Smart Vision EQ: Smarte Zukunft

Veröffentlicht: Aktualisiert:
Drucken

"Go ahead" signalisiert der Zukunft-Smart den Fußgängern

Seit nunmehr 20 Jahren zeigt Smart, dass es innerhalb der Städte keines großen Autos bedarf. Klein und kurz ist cool. Der Fortwo ist aus den Citys nicht mehr wegzudenken. Den doppelten Fahrspaß macht er mit Elektroantrieb. Gut möglich, dass sich Daimlers Kleinwagenmarke daher schon bald komplett vom Verbrennungsmotor verabschiedet. Ein kluger Schachzug. Doch damit nicht genug. Das Stuttgarter Unternehmen macht sich bereits Gedanken über den Individualverkehr im übernächsten Jahrzehnt. Motto: Mobilität ab 2030. Städte fordern schon jetzt mehr Ruhe, weniger Abgase und weniger Verkehr. Die Lösung könnte in etwa so aussehen wie der Smart Vision EQ. Das Konzeptauto feiert auf der Internationalen Automobilausstellung IAA Mitte September in Frankfurt seine Premiere.

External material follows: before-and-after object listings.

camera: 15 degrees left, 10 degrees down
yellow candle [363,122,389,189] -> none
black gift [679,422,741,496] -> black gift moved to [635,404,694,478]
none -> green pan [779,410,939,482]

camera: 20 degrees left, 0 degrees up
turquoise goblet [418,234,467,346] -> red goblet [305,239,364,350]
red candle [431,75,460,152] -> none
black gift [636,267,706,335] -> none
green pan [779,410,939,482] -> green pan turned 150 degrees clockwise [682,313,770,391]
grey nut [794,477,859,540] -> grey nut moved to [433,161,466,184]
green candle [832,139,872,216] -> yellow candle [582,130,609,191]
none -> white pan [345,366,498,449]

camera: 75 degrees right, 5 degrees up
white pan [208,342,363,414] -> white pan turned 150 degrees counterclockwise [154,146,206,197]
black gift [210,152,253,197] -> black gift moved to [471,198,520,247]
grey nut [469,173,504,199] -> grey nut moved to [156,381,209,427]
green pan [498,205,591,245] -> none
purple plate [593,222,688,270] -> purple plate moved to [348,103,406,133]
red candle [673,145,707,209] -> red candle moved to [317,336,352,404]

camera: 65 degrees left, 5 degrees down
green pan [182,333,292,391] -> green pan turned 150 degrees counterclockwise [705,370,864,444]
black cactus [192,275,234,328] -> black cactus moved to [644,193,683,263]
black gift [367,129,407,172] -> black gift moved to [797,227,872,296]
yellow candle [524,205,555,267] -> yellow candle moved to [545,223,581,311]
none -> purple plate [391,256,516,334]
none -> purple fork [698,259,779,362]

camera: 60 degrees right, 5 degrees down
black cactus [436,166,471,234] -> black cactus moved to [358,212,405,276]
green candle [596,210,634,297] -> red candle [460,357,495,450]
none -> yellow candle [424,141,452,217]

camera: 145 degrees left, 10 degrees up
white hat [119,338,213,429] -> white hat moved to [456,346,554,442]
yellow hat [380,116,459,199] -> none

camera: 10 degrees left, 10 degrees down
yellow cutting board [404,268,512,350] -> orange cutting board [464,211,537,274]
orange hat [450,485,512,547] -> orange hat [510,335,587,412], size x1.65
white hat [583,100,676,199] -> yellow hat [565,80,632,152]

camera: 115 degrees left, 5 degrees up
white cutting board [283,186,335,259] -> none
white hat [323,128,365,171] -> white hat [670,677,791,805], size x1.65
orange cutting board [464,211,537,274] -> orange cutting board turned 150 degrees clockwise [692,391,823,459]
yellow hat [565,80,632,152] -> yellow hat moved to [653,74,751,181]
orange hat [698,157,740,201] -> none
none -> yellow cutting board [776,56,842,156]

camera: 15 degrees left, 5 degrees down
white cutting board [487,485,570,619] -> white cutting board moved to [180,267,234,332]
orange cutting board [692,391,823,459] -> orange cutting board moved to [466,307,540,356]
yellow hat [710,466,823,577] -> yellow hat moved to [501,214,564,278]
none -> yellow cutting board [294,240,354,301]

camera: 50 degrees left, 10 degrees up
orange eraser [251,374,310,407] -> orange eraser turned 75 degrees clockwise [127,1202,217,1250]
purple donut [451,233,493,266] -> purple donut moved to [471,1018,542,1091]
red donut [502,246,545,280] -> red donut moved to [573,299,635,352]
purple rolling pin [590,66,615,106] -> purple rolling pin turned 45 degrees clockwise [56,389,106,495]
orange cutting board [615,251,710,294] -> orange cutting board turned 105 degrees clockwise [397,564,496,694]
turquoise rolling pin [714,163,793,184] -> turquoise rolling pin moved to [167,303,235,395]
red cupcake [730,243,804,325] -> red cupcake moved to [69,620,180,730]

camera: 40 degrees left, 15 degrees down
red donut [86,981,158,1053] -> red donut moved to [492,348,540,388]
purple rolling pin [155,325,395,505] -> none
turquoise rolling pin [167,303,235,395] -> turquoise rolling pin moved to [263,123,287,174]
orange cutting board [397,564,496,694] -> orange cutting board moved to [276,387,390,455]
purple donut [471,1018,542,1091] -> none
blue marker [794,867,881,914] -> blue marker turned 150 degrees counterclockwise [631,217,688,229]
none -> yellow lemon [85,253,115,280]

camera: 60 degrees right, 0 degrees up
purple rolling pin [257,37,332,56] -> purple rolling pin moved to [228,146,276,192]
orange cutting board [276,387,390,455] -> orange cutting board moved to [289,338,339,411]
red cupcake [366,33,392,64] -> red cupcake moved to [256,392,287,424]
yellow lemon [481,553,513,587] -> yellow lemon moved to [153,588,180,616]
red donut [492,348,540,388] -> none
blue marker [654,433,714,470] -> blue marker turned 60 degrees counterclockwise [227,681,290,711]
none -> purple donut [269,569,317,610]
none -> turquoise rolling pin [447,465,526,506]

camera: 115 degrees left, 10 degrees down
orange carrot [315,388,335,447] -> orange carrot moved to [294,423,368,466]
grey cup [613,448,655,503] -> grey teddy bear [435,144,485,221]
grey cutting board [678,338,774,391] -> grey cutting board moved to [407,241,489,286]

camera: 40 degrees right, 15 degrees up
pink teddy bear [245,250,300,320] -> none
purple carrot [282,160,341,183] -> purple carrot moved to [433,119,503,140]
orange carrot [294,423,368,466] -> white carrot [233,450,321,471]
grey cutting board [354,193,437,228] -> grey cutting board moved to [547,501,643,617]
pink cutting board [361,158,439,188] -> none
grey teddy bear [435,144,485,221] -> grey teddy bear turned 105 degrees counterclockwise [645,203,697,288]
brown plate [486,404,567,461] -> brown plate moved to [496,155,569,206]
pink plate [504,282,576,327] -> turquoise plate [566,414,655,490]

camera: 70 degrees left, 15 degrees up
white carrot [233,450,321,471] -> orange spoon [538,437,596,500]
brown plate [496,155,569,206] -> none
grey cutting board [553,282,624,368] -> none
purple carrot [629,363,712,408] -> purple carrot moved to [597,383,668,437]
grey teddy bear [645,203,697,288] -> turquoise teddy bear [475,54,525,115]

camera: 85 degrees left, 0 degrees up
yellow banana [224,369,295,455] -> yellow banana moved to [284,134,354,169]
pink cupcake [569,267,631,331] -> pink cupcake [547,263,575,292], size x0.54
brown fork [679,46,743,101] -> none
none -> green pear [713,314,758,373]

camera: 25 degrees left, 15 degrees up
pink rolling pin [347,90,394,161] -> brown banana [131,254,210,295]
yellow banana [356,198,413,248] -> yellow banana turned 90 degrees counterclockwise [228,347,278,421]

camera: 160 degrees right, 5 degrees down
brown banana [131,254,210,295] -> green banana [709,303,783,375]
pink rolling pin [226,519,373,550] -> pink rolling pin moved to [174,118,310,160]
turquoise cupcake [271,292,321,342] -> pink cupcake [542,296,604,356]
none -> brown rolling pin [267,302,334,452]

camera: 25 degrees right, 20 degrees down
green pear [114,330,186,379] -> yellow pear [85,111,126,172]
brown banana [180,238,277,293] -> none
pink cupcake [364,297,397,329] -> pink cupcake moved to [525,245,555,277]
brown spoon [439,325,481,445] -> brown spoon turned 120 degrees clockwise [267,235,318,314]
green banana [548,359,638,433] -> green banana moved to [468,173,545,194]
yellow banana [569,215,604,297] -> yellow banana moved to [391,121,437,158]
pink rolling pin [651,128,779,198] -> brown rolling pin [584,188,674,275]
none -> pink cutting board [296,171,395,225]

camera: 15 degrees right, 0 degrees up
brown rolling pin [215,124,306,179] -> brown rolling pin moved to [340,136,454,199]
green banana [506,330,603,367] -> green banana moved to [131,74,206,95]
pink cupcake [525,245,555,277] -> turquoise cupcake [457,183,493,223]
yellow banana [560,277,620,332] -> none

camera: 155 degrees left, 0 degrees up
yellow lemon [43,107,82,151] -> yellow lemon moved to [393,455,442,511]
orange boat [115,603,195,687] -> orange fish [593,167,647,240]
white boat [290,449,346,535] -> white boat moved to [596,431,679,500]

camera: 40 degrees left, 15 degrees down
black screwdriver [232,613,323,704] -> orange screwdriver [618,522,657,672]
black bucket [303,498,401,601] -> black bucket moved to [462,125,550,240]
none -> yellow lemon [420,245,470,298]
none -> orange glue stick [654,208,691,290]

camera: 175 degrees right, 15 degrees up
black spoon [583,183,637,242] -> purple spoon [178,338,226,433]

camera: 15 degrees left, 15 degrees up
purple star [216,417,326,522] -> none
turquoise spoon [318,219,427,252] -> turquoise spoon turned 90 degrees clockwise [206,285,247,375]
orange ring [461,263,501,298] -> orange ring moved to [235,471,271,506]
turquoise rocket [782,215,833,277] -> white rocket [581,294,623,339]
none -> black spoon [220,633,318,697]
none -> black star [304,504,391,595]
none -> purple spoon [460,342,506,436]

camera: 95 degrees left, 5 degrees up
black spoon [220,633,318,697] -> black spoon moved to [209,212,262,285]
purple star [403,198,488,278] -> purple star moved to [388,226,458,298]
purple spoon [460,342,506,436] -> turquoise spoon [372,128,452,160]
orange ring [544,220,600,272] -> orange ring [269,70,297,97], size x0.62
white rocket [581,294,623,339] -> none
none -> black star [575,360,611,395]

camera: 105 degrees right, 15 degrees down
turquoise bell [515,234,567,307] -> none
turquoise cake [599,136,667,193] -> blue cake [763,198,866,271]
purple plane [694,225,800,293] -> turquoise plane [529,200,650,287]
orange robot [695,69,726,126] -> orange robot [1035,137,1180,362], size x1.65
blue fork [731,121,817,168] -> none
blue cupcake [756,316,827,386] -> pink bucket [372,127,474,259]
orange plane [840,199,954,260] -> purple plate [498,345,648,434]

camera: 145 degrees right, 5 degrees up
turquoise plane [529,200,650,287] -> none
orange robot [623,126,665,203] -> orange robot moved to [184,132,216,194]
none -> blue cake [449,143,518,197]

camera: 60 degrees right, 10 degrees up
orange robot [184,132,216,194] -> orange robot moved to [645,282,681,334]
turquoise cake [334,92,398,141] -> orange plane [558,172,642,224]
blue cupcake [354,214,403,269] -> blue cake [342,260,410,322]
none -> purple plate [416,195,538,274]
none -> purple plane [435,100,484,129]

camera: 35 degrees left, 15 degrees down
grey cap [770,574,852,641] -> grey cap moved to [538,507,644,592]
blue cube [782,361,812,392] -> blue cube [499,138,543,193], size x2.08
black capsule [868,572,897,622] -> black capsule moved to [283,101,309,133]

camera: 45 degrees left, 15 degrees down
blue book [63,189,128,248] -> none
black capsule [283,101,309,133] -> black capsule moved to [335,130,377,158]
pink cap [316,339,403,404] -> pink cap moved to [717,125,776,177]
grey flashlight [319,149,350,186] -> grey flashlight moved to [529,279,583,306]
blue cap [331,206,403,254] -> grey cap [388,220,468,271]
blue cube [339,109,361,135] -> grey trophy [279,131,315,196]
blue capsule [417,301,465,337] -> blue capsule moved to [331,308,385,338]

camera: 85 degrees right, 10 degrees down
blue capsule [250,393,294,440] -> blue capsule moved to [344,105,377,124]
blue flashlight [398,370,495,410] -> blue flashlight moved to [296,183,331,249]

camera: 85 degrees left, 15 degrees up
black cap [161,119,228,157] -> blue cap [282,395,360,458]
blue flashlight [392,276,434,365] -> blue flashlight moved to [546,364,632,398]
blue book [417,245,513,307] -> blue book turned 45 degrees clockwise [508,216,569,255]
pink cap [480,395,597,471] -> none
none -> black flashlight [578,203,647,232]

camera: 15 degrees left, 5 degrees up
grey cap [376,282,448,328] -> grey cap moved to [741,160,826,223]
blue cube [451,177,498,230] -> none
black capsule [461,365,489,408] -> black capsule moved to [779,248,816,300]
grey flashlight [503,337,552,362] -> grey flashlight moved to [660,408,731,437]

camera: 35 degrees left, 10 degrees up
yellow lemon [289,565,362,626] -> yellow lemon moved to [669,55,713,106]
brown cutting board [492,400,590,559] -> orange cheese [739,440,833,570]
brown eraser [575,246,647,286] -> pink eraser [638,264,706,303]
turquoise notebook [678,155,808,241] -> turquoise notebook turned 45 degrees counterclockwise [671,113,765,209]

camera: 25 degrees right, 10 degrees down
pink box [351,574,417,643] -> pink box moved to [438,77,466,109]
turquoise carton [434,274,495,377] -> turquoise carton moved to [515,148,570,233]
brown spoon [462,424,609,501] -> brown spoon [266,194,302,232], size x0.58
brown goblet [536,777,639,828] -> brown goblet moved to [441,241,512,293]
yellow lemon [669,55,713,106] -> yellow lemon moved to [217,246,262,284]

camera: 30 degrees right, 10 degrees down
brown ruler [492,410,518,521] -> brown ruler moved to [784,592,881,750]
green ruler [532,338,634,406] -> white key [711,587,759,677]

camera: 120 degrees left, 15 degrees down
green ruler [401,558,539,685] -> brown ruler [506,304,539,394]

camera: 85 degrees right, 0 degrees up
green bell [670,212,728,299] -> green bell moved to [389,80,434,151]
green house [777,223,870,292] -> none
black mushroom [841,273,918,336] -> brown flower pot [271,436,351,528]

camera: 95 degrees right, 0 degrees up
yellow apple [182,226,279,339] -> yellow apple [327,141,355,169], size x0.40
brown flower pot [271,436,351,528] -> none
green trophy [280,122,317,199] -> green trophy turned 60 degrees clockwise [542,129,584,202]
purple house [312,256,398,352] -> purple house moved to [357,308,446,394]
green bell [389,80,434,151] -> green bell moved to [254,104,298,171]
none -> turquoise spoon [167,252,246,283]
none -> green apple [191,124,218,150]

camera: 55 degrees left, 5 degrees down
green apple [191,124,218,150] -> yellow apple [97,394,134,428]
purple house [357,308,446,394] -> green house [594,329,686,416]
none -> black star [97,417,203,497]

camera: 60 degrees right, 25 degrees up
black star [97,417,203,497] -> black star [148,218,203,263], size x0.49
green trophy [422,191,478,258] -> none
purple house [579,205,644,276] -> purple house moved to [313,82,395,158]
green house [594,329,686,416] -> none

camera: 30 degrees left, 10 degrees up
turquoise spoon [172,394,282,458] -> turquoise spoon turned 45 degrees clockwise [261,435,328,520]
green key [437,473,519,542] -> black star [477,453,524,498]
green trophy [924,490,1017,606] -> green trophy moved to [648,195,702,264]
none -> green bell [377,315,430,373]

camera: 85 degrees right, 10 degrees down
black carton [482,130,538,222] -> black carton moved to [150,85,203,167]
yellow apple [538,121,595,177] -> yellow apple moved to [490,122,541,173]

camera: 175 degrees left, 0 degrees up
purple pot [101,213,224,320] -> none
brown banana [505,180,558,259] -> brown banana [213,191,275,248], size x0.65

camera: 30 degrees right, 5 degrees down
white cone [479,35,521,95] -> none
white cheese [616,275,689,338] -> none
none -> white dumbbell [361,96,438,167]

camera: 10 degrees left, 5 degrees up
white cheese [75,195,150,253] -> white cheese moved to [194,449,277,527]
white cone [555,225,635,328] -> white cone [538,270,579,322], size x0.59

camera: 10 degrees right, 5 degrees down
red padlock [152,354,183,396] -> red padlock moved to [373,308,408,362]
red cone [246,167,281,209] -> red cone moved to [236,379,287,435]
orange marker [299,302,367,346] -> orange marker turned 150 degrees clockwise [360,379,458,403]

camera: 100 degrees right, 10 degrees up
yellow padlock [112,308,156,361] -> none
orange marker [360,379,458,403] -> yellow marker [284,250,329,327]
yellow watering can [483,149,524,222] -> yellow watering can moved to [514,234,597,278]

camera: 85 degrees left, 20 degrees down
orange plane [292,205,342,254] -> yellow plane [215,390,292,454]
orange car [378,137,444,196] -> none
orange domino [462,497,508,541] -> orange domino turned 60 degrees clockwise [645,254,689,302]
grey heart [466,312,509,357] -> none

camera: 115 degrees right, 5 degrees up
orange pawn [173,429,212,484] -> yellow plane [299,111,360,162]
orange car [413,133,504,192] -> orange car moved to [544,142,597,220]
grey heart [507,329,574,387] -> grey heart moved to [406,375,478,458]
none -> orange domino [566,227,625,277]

Der putzige Zweisitzer fährt natürlich mit E-Antrieb, aber komplett autonom. Es fehlen Lenkrad, Pedale und Schalthebel. Dies schafft für die Insassen ein völlig neues Raumgefühl. Das Cockpit selbst besteht aus einem riesigen Display, das fast die gesamte Fahrzeugbreite einnimmt. Und nein, es ist kein Touch-Screen, wie heute überall üblich. Aus Hygiene-Gründen. Denn der Vision EQ soll in erster Linie ein Car-Sharing-Fahrzeug sein. Da möchte der Kunde keinen Bildschirm sehen, der mit den Fingerabdrücken seiner Vorgänger verschmiert ist. Für ganz empfindliche Naturen befindet sich an der Sitzflanke ein Spender mit Desinfektionsspray.

Urbane Mobilität ab 2030: Smart Vision EQ

Mehr über autonomes Fahren gibt es in diesem Buch nachzulesen - gleich hier bestellen

Das Smartphone dirigiert das Auto

Heckansicht des autonomen Stadtfahrzeugs

Alle Bedienung und Kommunikation läuft über das Smartphone und per Spracheingabe. Natürlich wird der Vision EQ auch übers Handy gebucht, kennt dadurch seinen Kunden schon, bevor er ihn am ausgemachten Treffpunkt einsammelt. Ebenso kennt er dessen Fahrtziel, dessen Musikvorlieben oder auch dessen Lieblingsfilm. Und damit der Kunde auch weiß, welches Auto ihn abholt, signalisiert dieses ihm an seiner Front ein freundliches "Hello" in Verbindung mit dessen Vornamen und Porträtfoto. Das große Display im Stoßfänger - ein Elektroauto benötigt vorne ja keinen Kühlergrill mehr - dient als Kommunikations-Plattform. Fußgängern an Zebrastreifen wirft der Vision EQ beispielsweise ein "go ahead" zu, wenn diese passieren sollen.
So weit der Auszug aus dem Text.